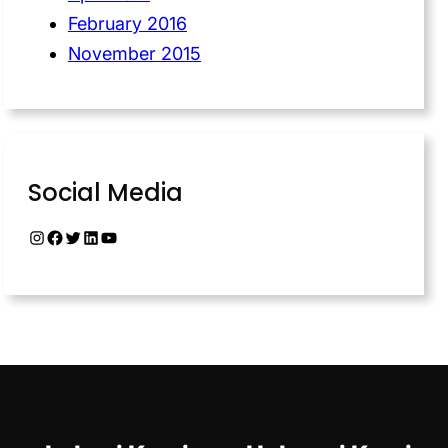
February 2016
November 2015
Social Media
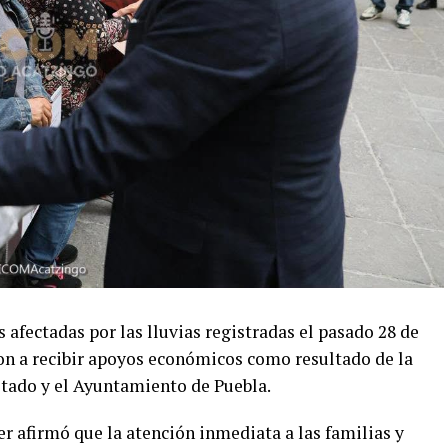
 afectadas por las lluvias registradas el pasado 28 de
on a recibir apoyos económicos como resultado de la
stado y el Ayuntamiento de Puebla.
 afirmó que la atención inmediata a las familias y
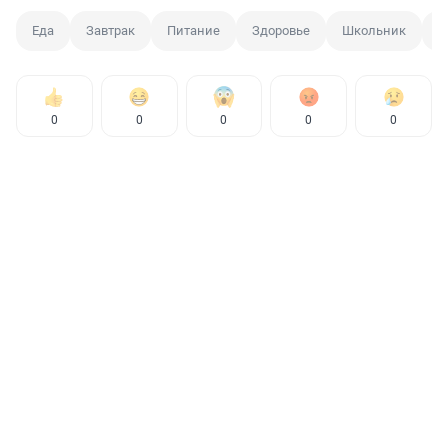
Еда
Завтрак
Питание
Здоровье
Школьник
Е
0
0
0
0
0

-----

**Aim of the exercise**
Where an entry contains an image, leave the image out; otherwise retype everything exactly.

**Output below**
February 2016
November 2015
Social Media
 afectadas por las lluvias registradas el pasado 28 de
on a recibir apoyos económicos como resultado de la
stado y el Ayuntamiento de Puebla.
 afirmó que la atención inmediata a las familias y
Еда
Завтрак
Питание
Здоровье
Школьник
Е
0
0
0
0
0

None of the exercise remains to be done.